A feature of many Victorian gardens was tightly packed ‘carpet bedding’, resembling the brightly-coloured floral carpets popular in the home. But towards the end of the period there emerged a trend for a more natural or ‘wild’ garden, partly influenced by the rustic and romantic ideals of the Arts and Crafts movement. It was also during this time that notable female horticulturists, such as Vita Sackville West and Gertrude Jekyll, made their mark. “Jekyll’s later influences came from little roadside cottages with wisteria growing above the door and all these self-seeding plants like foxgloves, hollyhocks and sweet peas. We still love those cottage gardens with their romantic and slightly chaotic feel,” says Advolly. 

Gardening for the future


The Museum of the Home's green roof grows plants that need little water and thrive in sparse soil, in preparation for a warmer future

Now, with so many plant varieties and other materials on offer at the local garden centre, we’re spoilt for choice when it comes to our green spaces. But the final garden at the Museum of the Home is a reminder that we won’t always have that luxury. Rather than reflecting the past, it’s a garden designed for the uncertainties of the future: a green roof packed with succulents and Mediterranean-style plants that need little water and thrive in sparse soil. 

"In the future, gardens on the ground will need to be designed to use much less water"

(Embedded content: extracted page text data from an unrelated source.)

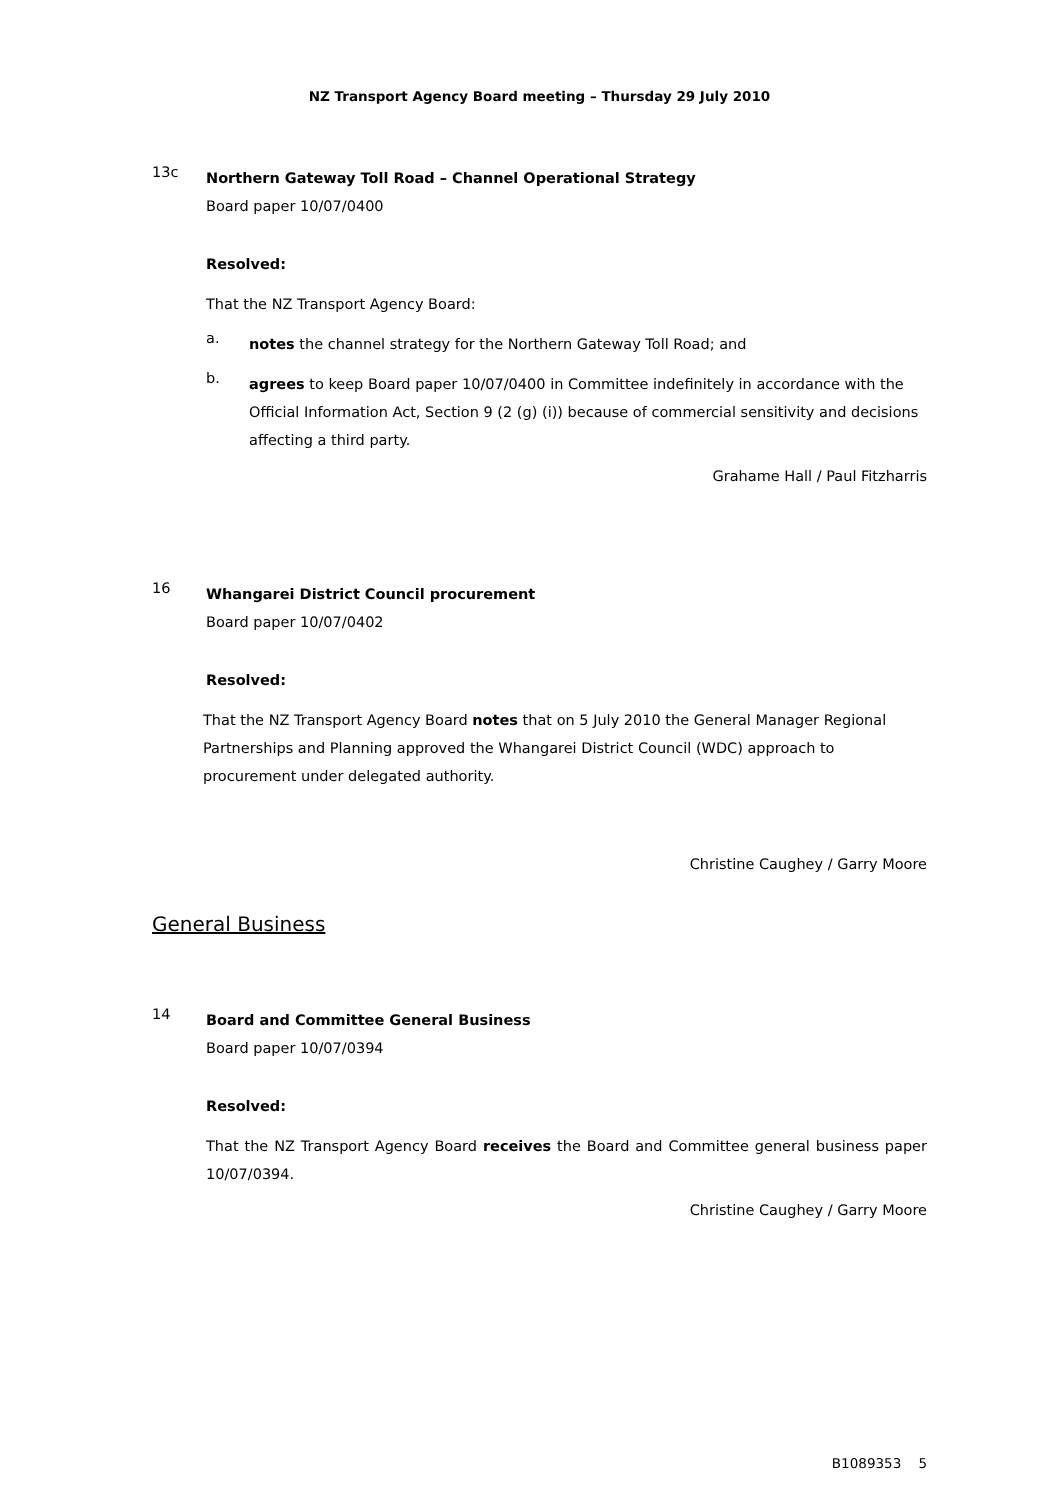NZ Transport Agency Board meeting – Thursday 29 July 2010
13c
Northern Gateway Toll Road – Channel Operational Strategy
Board paper 10/07/0400
Resolved:
That the NZ Transport Agency Board:
a.
notes the channel strategy for the Northern Gateway Toll Road; and
b.
agrees to keep Board paper 10/07/0400 in Committee indefinitely in accordance with the Official Information Act, Section 9 (2 (g) (i)) because of commercial sensitivity and decisions affecting a third party.
Grahame Hall / Paul Fitzharris
16
Whangarei District Council procurement
Board paper 10/07/0402
Resolved:
That the NZ Transport Agency Board notes that on 5 July 2010 the General Manager Regional Partnerships and Planning approved the Whangarei District Council (WDC) approach to procurement under delegated authority.
Christine Caughey / Garry Moore
General Business
14
Board and Committee General Business
Board paper 10/07/0394
Resolved:
That the NZ Transport Agency Board receives the Board and Committee general business paper 10/07/0394.
Christine Caughey / Garry Moore
B1089353 5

“Green roofs help keep buildings cool, absorb rainfall, and provide a wildlife habitat where there would otherwise be bare concrete,” says its designer, green infrastructure specialist Dusty Gedge. He estimates that there are now around 2.5 million square metres green roof, mainly in large cities, across the UK. “It’s about climate change adaptation for the urban environment as well as access to green space for city dwellers. We can’t be irrigating all the time so we need planting that thrives in dry spells and that also benefits biodiversity.”  

And in the future, gardens on the ground will need to be designed to use much less water too, he adds. “They can still be full of beautiful plants, just not lots of roses or privets and expanses of lawn, those things that we normally associate with the traditional English garden. Now, what each of us does in our individual gardens is part of the story of climate change adaptation. We all have that responsibility.”